§ WHAT THIS TASK INVOLVES
Determine how many lines in the material below contain the word "events", and give that number without comment.

(DATA EXTRACTS begins)

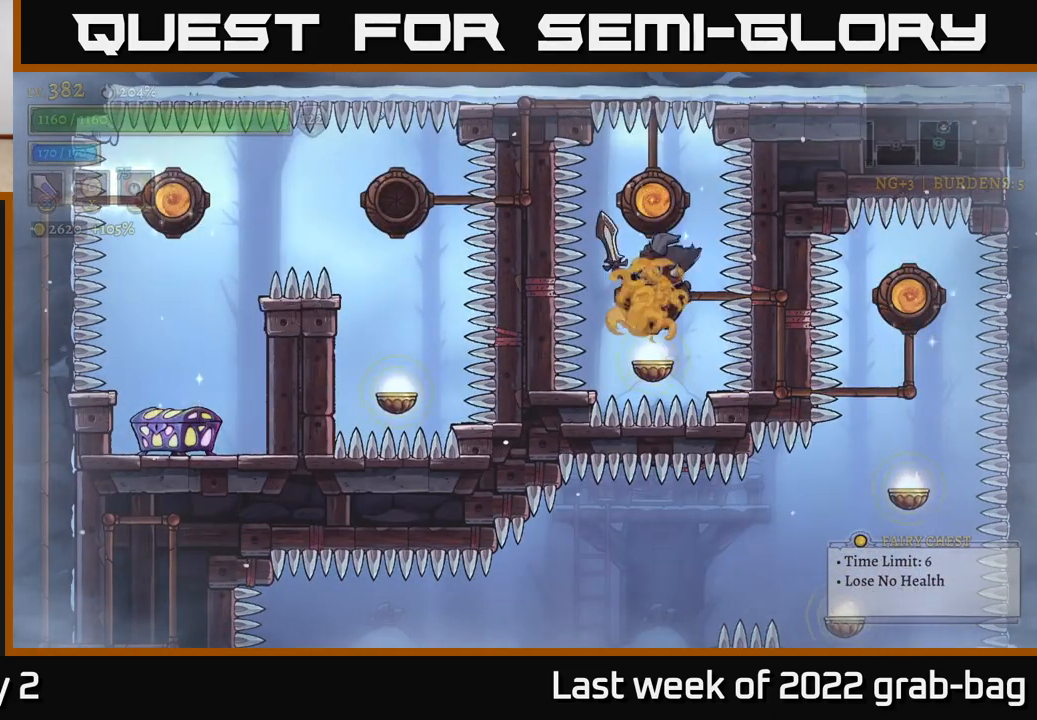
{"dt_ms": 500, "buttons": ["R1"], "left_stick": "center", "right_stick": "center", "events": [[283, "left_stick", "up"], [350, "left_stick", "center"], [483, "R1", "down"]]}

(DATA EXTRACTS ends)
(DATA EXTRACTS begins)

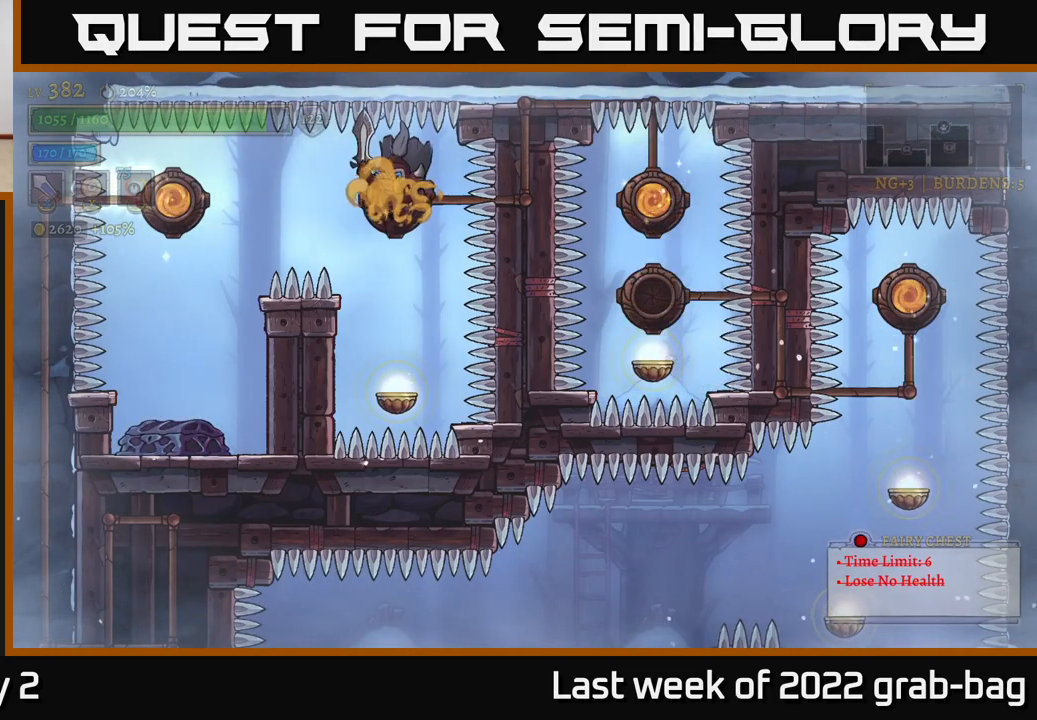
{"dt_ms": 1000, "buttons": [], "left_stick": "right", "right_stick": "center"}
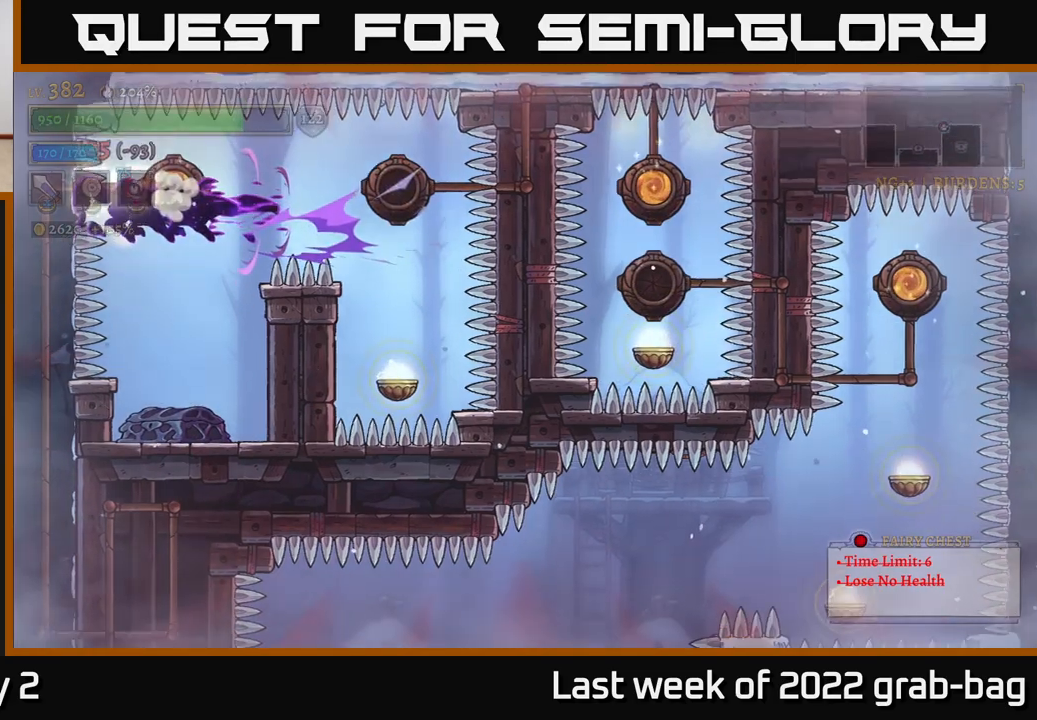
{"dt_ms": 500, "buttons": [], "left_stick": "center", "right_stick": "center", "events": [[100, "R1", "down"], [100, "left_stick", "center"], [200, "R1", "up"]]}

(DATA EXTRACTS ends)

§ ANSWER TO THIS PROBLEM
2